Um 1.08 Uhr ruft Thomas seinen Vater an – "Besorg einen Schlepper mit Teleskopträger." Sein Freund liegt unter dem Traktor. Johannes ist tot. Thomas hinterher: "Ich kann mich an nichts erinnern." Die Blutprobe ergibt 1,9 Promille. Thomas – so der rechtsmedizinische Gutachter – hat beim Unfall eine Gehirnerschütterung erlitten. Die kann den Gedächtnisverlust erklären.

Saß Thomas oder sein Freund am Steuer?

Die schwierige Frage für das Amtsgericht: Ist Thomas gefahren? Hat er seinen Freund in den Tod gerissen? Oder saß Johannes – das spätere Opfer – am Steuer?

Keiner hat gesehen, wer gefahren ist. Es gibt nur ein Handy-Foto von Johannes – vor der tödlichen Traktor-Fahrt. Man sieht seine Knie neben dem Lenkrad, der Fahrersitz ist leer.

Traktor mit Höchstgeschwindigkeit in die Kurve

Für Frank Rauland, Unfallguachter der Dekra, ist der Fall klar: "Der Traktor ist mit rechnerisch 41 km/h in die Kurve gegangen. 25 km/h wären angemessen gewesen. Er lenkte, bremste, der Traktor geriet ins Kippen." Es dauerte knapp 1,5 Sekunden, bis die linke Seite auf dem Boden war. Und den 25-Jährigen zerquetschte.

Rauland:  Es ist unwahrscheinlich, dass der auf dem Notsitz Sitzende in den anderthalb Sekunden die linke Tür aufgemacht hat, rausgesprungen ist und sie wieder zugemacht hat. Dann müsste ihn der Trecker von hinten erfasst haben." Der Sachverständige zeigt Fotos mit zwei Polizisten in der Kabine als Platzhalter. "Es ist so eng in der Kabine. Der Fahrer kommt nicht an dem vorbei, der auf dem Notsitz sitzt."

Gutachter: Bei Geradeausfahrt wäre nichts passiert

Daraus zieht der Gerichtsgutachter den Schluss: Wenn Johannes zerquetscht unter dem Trecker lag, muss er auf dem Notsitz gesessen haben. Das Umkippen schleuderte ihn raus, ehe der Dachholm ihm den Oberkörper zerquetscht hat. Dafür spreche auch das Verletzungsbild des Opfers in der Obduktion.

Rauland: "Zu schnell in die Kurve fahren – das ist typisch unter Alkohol. Wenn man in der Kurve geradeaus gefahren wäre, wäre nicht viel passiert." Der rechtsmedizinische Gutachter: "Zu schnell in die Kurve gehen und bremsen – das spricht für einen alkoholtypischen Fahrfehler."

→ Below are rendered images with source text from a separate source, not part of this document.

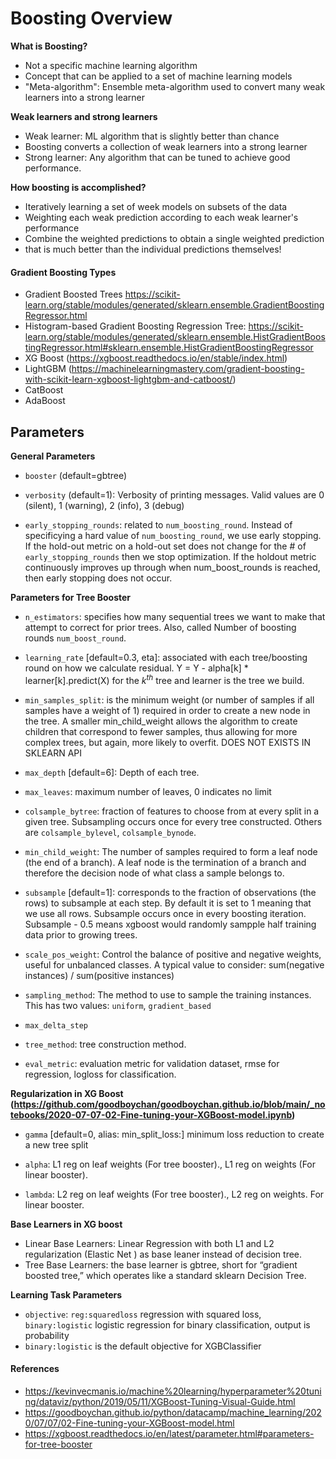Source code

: # Boosting Overview
**What is Boosting?**
- Not a specific machine learning algorithm
- Concept that can be applied to a set of machine learning models
- "Meta-algorithm": Ensemble meta-algorithm used to convert many weak learners into a strong learner

**Weak learners and strong learners**
- Weak learner: ML algorithm that is slightly better than chance
- Boosting converts a collection of weak learners into a strong learner
- Strong learner: Any algorithm that can be tuned to achieve good performance.

**How boosting is accomplished?**
- Iteratively learning a set of week models on subsets of the data
- Weighting each weak prediction according to each weak learner's performance
- Combine the weighted predictions to obtain a single weighted prediction
- that is much better than the individual predictions themselves!

#### Gradient Boosting Types

- Gradient Boosted Trees https://scikit-learn.org/stable/modules/generated/sklearn.ensemble.GradientBoostingRegressor.html
- Histogram-based Gradient Boosting Regression Tree: https://scikit-learn.org/stable/modules/generated/sklearn.ensemble.HistGradientBoostingRegressor.html#sklearn.ensemble.HistGradientBoostingRegressor
- XG Boost (https://xgboost.readthedocs.io/en/stable/index.html)
- LightGBM (https://machinelearningmastery.com/gradient-boosting-with-scikit-learn-xgboost-lightgbm-and-catboost/)
- CatBoost
- AdaBoost

## Parameters

**General Parameters**
- `booster` (default=gbtree) 

- `verbosity` (default=1): Verbosity of printing messages. Valid values are 0 (silent), 1 (warning), 2 (info), 3 (debug)

- `early_stopping_rounds`: related to `num_boosting_round`. Instead of specificying a hard value of `num_boosting_round`, we use early stopping. If the hold-out  metric on a hold-out set does not change for the # of `early_stopping_rounds` then we stop optimization. If the holdout metric continuously improves up through when num_boost_rounds is reached, then early stopping does not occur.

**Parameters for Tree Booster**
- `n_estimators`: specifies how many sequential trees we want to make that attempt to correct for prior trees. Also, called Number of boosting rounds `num_boost_round`.

- `learning_rate` [default=0.3, eta]: associated with each tree/boosting round on how we calculate residual. Y = Y - alpha[k] * learner[k].predict(X) for the $k^{th}$ tree and learner is the tree we build. 

- `min_samples_split`: is the minimum weight (or number of samples if all samples have a weight of 1) required in order to create a new node in the tree. A smaller min_child_weight allows the algorithm to create children that correspond to fewer samples, thus allowing for more complex trees, but again, more likely to overfit. DOES NOT EXISTS IN SKLEARN API

- `max_depth` [default=6]: Depth of each tree. 

- `max_leaves`: maximum number of leaves, 0 indicates no limit

- `colsample_bytree`: fraction of features to choose from at every split in a given tree. Subsampling occurs once for every tree constructed. Others are `colsample_bylevel`, `colsample_bynode`.

- `min_child_weight`: The number of samples required to form a leaf node (the end of a branch). A leaf node is the termination of a branch and therefore the decision node of what class a sample belongs to.

- `subsample` [default=1]: corresponds to the fraction of observations (the rows) to subsample at each step. By default it is set to 1 meaning that we use all rows. Subsample occurs once in every boosting iteration. Subsample - 0.5 means xgboost would randomly sampple half training data prior to growing trees. 

- `scale_pos_weight`: Control the balance of positive and negative weights, useful for unbalanced classes. A typical value to consider: sum(negative instances) / sum(positive instances)

- `sampling_method`: The method to use to sample the training instances. This has two values: `uniform`, `gradient_based` 

- `max_delta_step`

- `tree_method`: tree construction method. 

- `eval_metric`: evaluation metric for validation dataset, rmse for regression, logloss for classification. 

**Regularization in XG Boost (https://github.com/goodboychan/goodboychan.github.io/blob/main/_notebooks/2020-07-07-02-Fine-tuning-your-XGBoost-model.ipynb)**
- `gamma` [default=0, alias: min_split_loss:] minimum loss reduction to create a new tree split 

- `alpha`: L1 reg on leaf weights (For tree booster).,  L1 reg on weights (For linear booster). 

- `lambda`: L2 reg on leaf weights (For tree booster).,  L2 reg on weights. For linear booster. 


**Base Learners in XG boost**
- Linear Base Learners: Linear Regression with both L1 and L2 regularization (Elastic Net ) as base leaner instead of decision tree. 
- Tree Base Learners: the base learner is gbtree, short for “gradient boosted tree,” which operates like a standard sklearn Decision Tree.

**Learning Task Parameters**
- `objective`: `reg:squaredloss` regression with squared loss, `binary:logistic` logistic regression for binary classification, output is probability 
- `binary:logistic` is the default objective for XGBClassifier

#### References
- https://kevinvecmanis.io/machine%20learning/hyperparameter%20tuning/dataviz/python/2019/05/11/XGBoost-Tuning-Visual-Guide.html
- https://goodboychan.github.io/python/datacamp/machine_learning/2020/07/07/02-Fine-tuning-your-XGBoost-model.html
- https://xgboost.readthedocs.io/en/latest/parameter.html#parameters-for-tree-booster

Staatsanwältin: Angeklagter ist gerast

Dann die Plädoyers. Für die Staatsanwältin steht fest: Der Angeklagte ist gefahren: "Er hat die Höchstgeschwindigkeit gefahren – mit den schwersten Folgen für den Getöteten!" Sie fordert 13 Monate.

Die Verteidigerin: "Wer den Traktor gefahren ist, diese Frage kann man nicht eindeutig beantworten. Wenn der Traktor doch nur 35 km/h gefahren ist, wäre die Kippzeit länger. Dann hätte es meinem Mandanten doch gelingen können, vom Notsitz aus rauszuspringen." Sie fordert Freispruch.

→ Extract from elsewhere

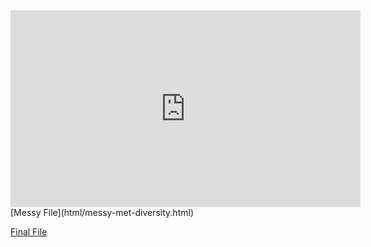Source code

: <iframe width="560" height="315" src="https://www.youtube.com/embed/7qV7Xxxio0M" title="YouTube video player" frameborder="0" allow="accelerometer; autoplay; clipboard-write; encrypted-media; gyroscope; picture-in-picture" allowfullscreen></iframe>
[Messy File](html/messy-met-diversity.html)

[Final File](html/final-met-diversity.html)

Thomas weint: „Schlimmste Strafe, dass mein Freund tot ist“

Dann hat der Angeklagte das letzte Wort. Thomas T: "Das war der schlimmste Tag meines Lebens." Weint: "Wer es war, der gefahren ist, ist doch egal. Die schlimmste Strafe ist, dass mein Freund tot ist!"

Richter Albrecht Trick zieht sich 25 Minuten zurück. Mit Glockenschlag 14 Uhr verkündet er das Urteil: Schuldig, elf Monate Gefängnis. Obwohl ihm der Angeklagte persönlich leid tut, sagt Trick: "Das jemand zu Tode kam, muss sich in der Strafe widerspiegeln. Ein Mensch ist tot, der andere muss dafür büßen. Das entspricht meinem tiefsten Rechtsempfinden." Trick: "Jedem rechtstreuen Bürger würde es die Fingernägel hochrollen, wenn man dafür nur eine Strafe auf dem Papier bekommt." Er meint damit die Bewährung.